Most cities throughout history share a remarkable resilience – the ability to spring back from disaster and move on. “Many awful things have happened to cities, whether from earthquakes, fires or floods, plagues or wars,” says Lawrence Vale, professor and head of the Department of Urban Studies and Planning, “yet almost all of these places are still with us.”
There are countless examples of great destruction in great urban areas. The 1666 fire of London, for example, destroyed 13,000 houses and most of the city’s civic and religious buildings, including St. Paul’s Cathedral. In the 1906 San Francisco earthquake, thousands of buildings were lost, thousands of people were killed, and thousands more were left homeless. The 1941 German air and artillery attacks on Warsaw reduced the city to rubble. Yet, in all of these cases, the cities recovered, rebuilt and thrived.
In the aftermath of the September 11 terrorist attacks on New York City, therefore, Vale and his colleagues wanted to understand what makes this resilience possible. “As a School of Architecture and Planning we were searching for a way to comprehend what Lower Manhattan was facing,” says Vale.
So last spring, MIT launched its Resilient Cities project, a series of lectures and seminars led by urban planners, writers and historians that deals with the history of urban trauma – what happened, how the cities recovered, how they moved on. “We wanted to see what history has to show us about how these cities rebuilt. We wanted to understand not only the engineering, but also the broader range of social, political and psychological processes that make recovery possible,” says Vale.
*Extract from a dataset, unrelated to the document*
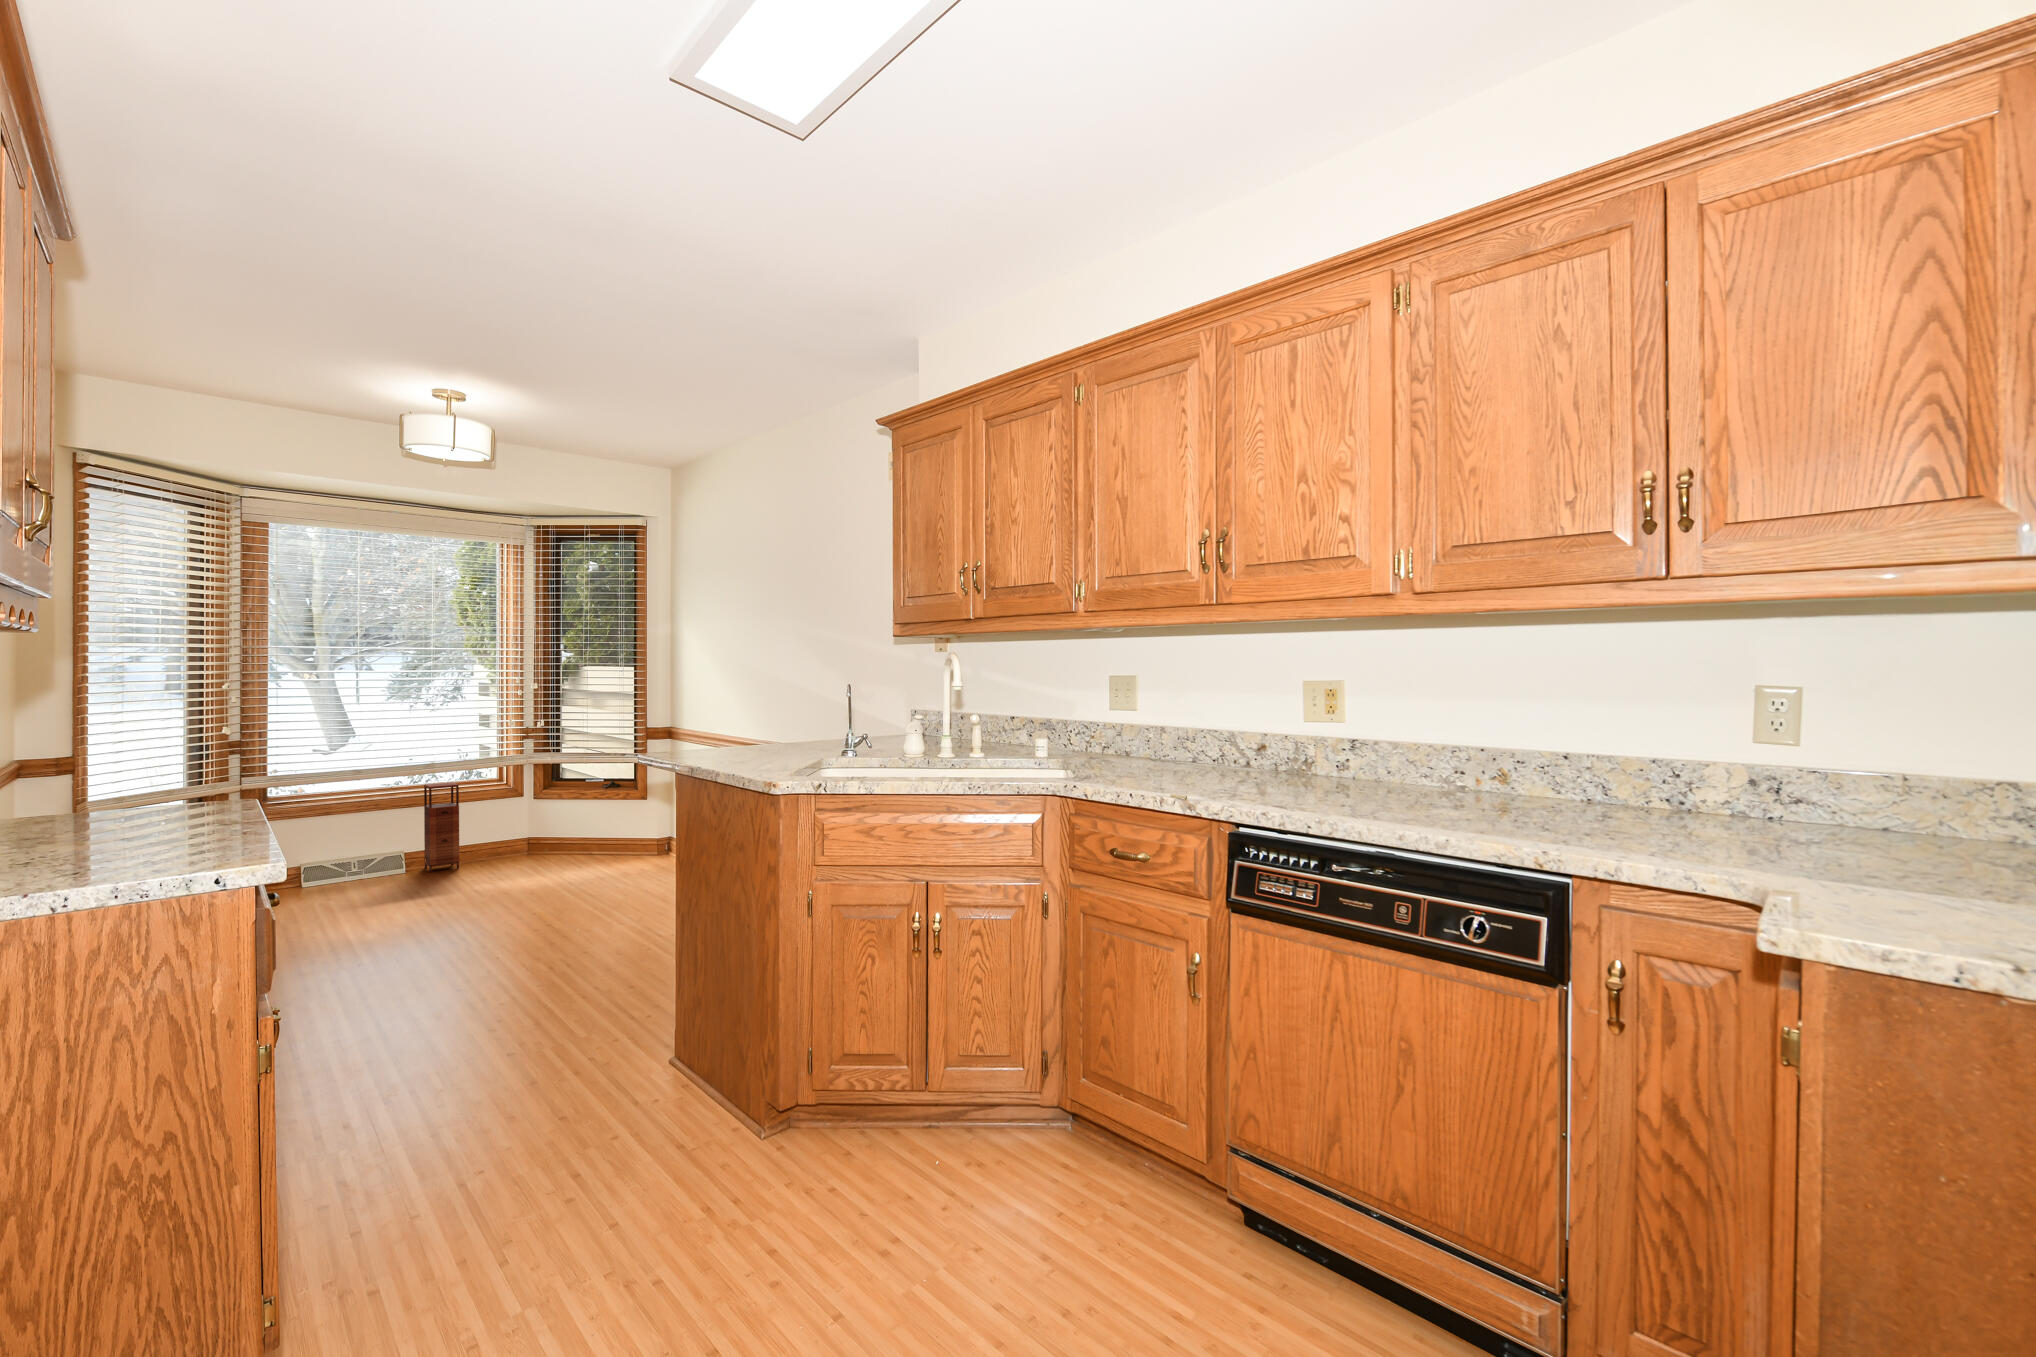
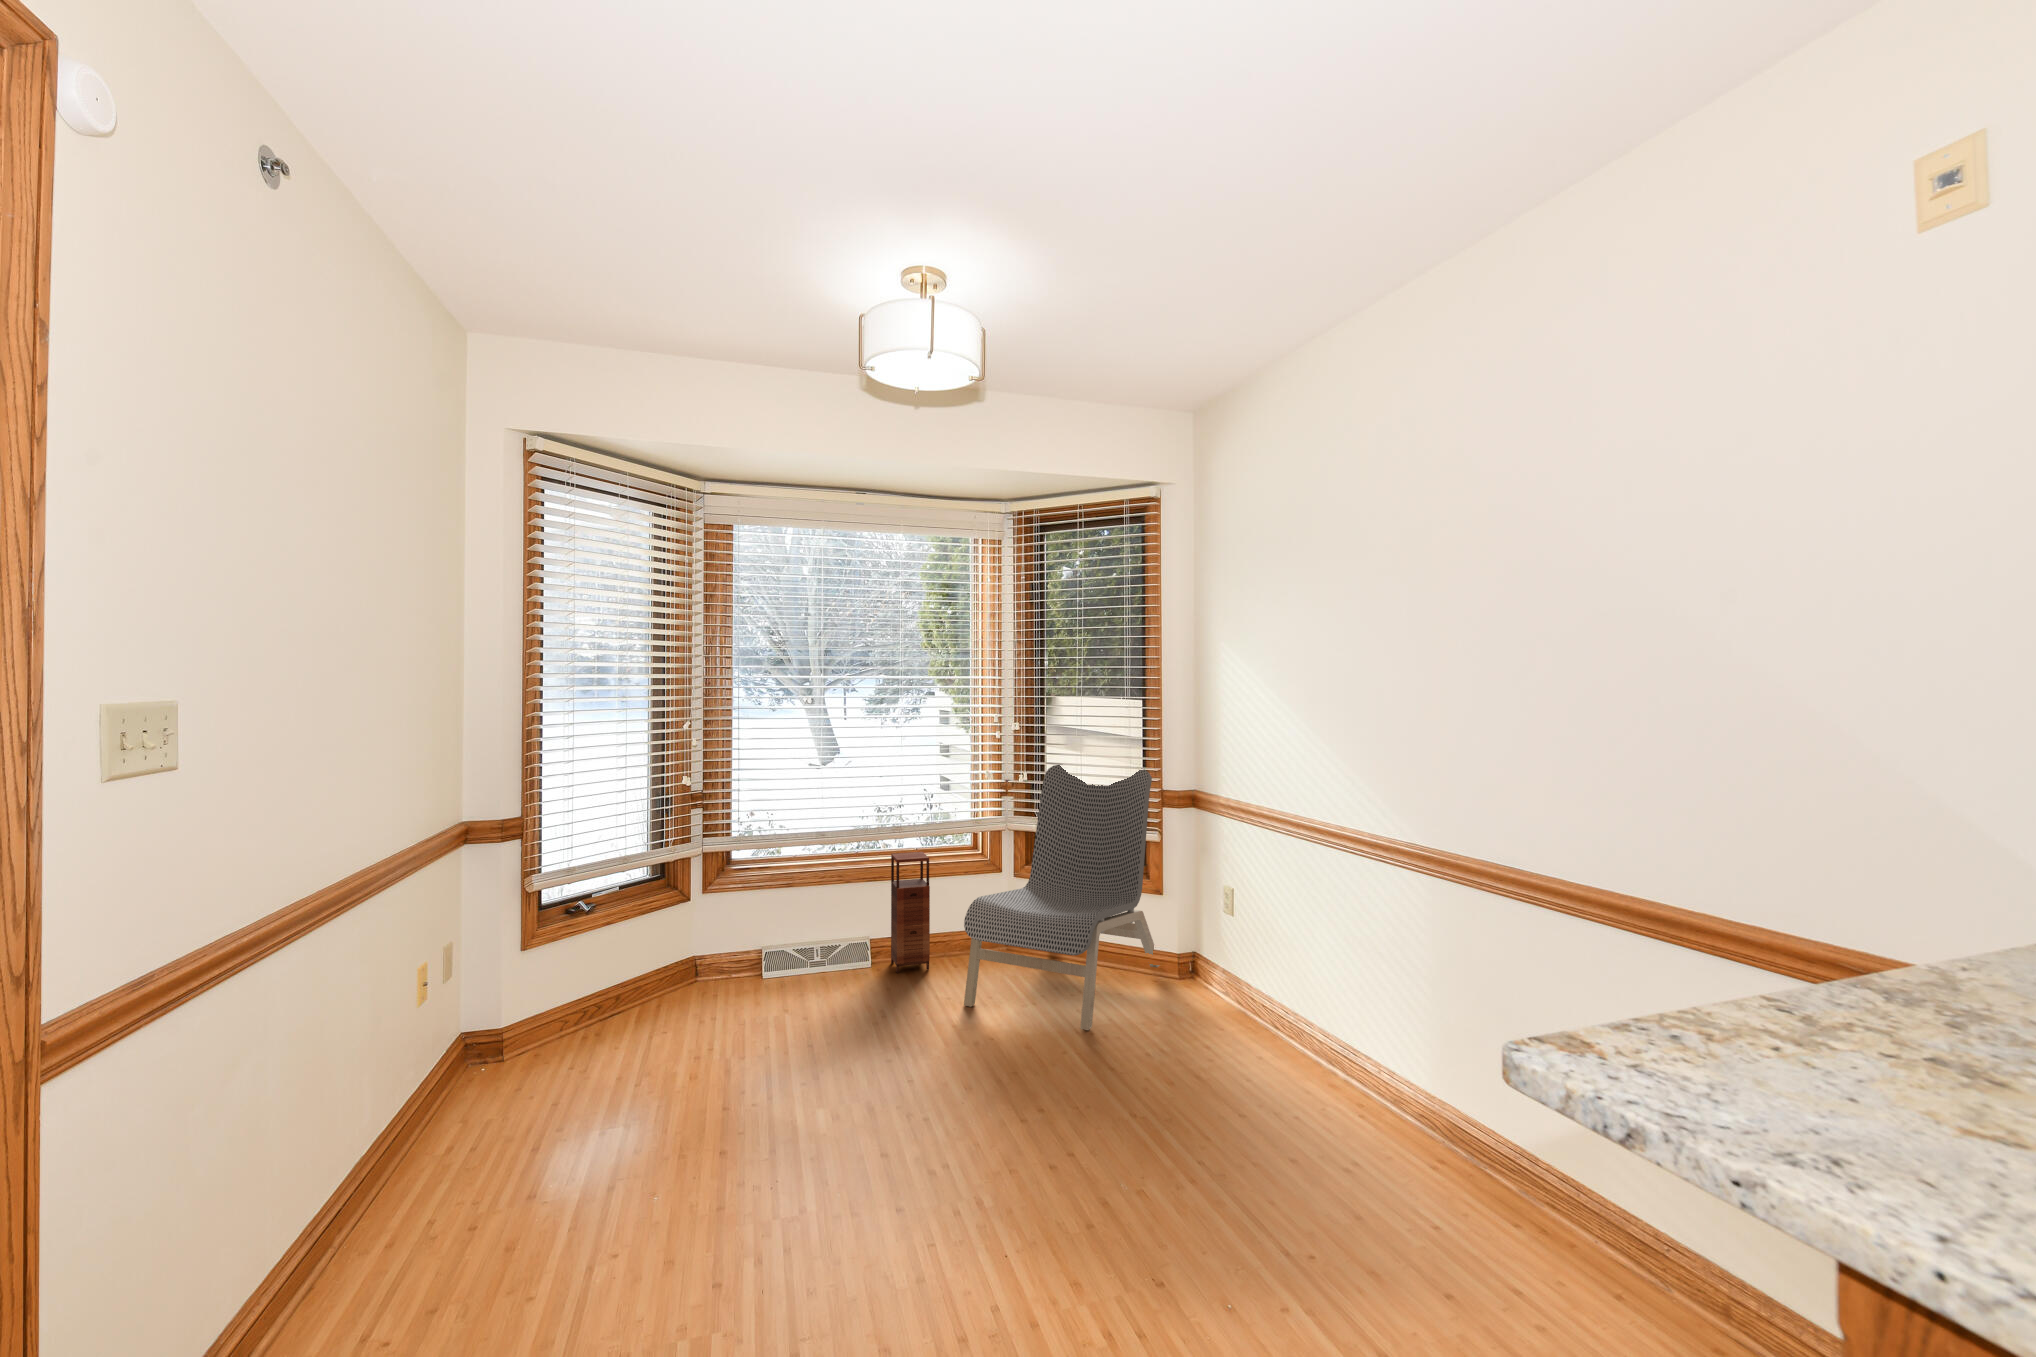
dining chair: none [487,714,650,880] -> present [964,764,1160,1030]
One of their most dramatic findings, says Vale, has been how quickly and how often people in the past have seen trauma as an opportunity to do better. The 1985 Mexico City earthquakes, for example, killed thousands and destroyed countless buildings. But by exposing the weaknesses in the city’s political and economic structures, it allowed the citizens to establish a more democratic and socially responsible urban government, build better housing, revitalize downtown, and restore the city’s cultural heritage.
It’s An Opportunity
“There was a sense of progress and opportunity in many of these places,” says Vale. “It’s the mentality that says, okay, the World Trade Center is gone, but now we can think about doing something better, like, for example, building better public transportation for Lower Manhattan.”
Understanding the differences among the disasters has been illuminating. “If you compare Oklahoma City with Lower Manhattan,” says Vale, “the fact that in the former there was very little real estate pressure on the Murrah Federal Building site, where the bombing took place, and that it was located in a less desirable part of downtown meant that it was easier to devote the whole site to a memorial. This isn’t the case with the World Trade Center site, however. For some people it is sacred ground, for others it is a real estate opportunity. Those are the extreme positions, but these are the struggles planners have to deal with.”
The project has been very useful, Vale explains, by revealing the importance of politics in deciding what gets rebuilt and for what purpose, many of these observations coming from graduate student research on resilient cities. “One student went to Tangshan, China, where in a few seconds an earthquake killed at least a quarter of a million people,” says Vale. “Within five to ten years, the Chinese government completely rebuilt the city, housing the population in five-story modernist housing blocks and restoring the city’s place in China’s industrial scheme.” Two students visited the Basque town of Guernica, memorialized by Picasso, which Hitler bombed with Franco’s blessing. “Franco blamed its destruction on the Communists and then took credit for rebuilding it himself,” says Vale. . “Here we have a complicated story of a city that is rebuilt by its destroyer.”
And the project also has shown, says Vale, the great advantage of listening to the genuine needs of those who will be affected by whatever gets built. “With Europe after World War II, a lot of what was rebuilt was regrettable – as were many urban renewal efforts here during the same period,” says Vale. “Much of what went up satisfied the needs of narrow constituencies, like those who wanted to encourage the use of the automobile. In many of these cases, planners had the power that they had longed for, but they failed quite miserably.
“Today,” says Vale, “it’s not so much about having a grand vision for what ought to be, but trying to broker a collective vision out of diverse and often contentious constituencies.”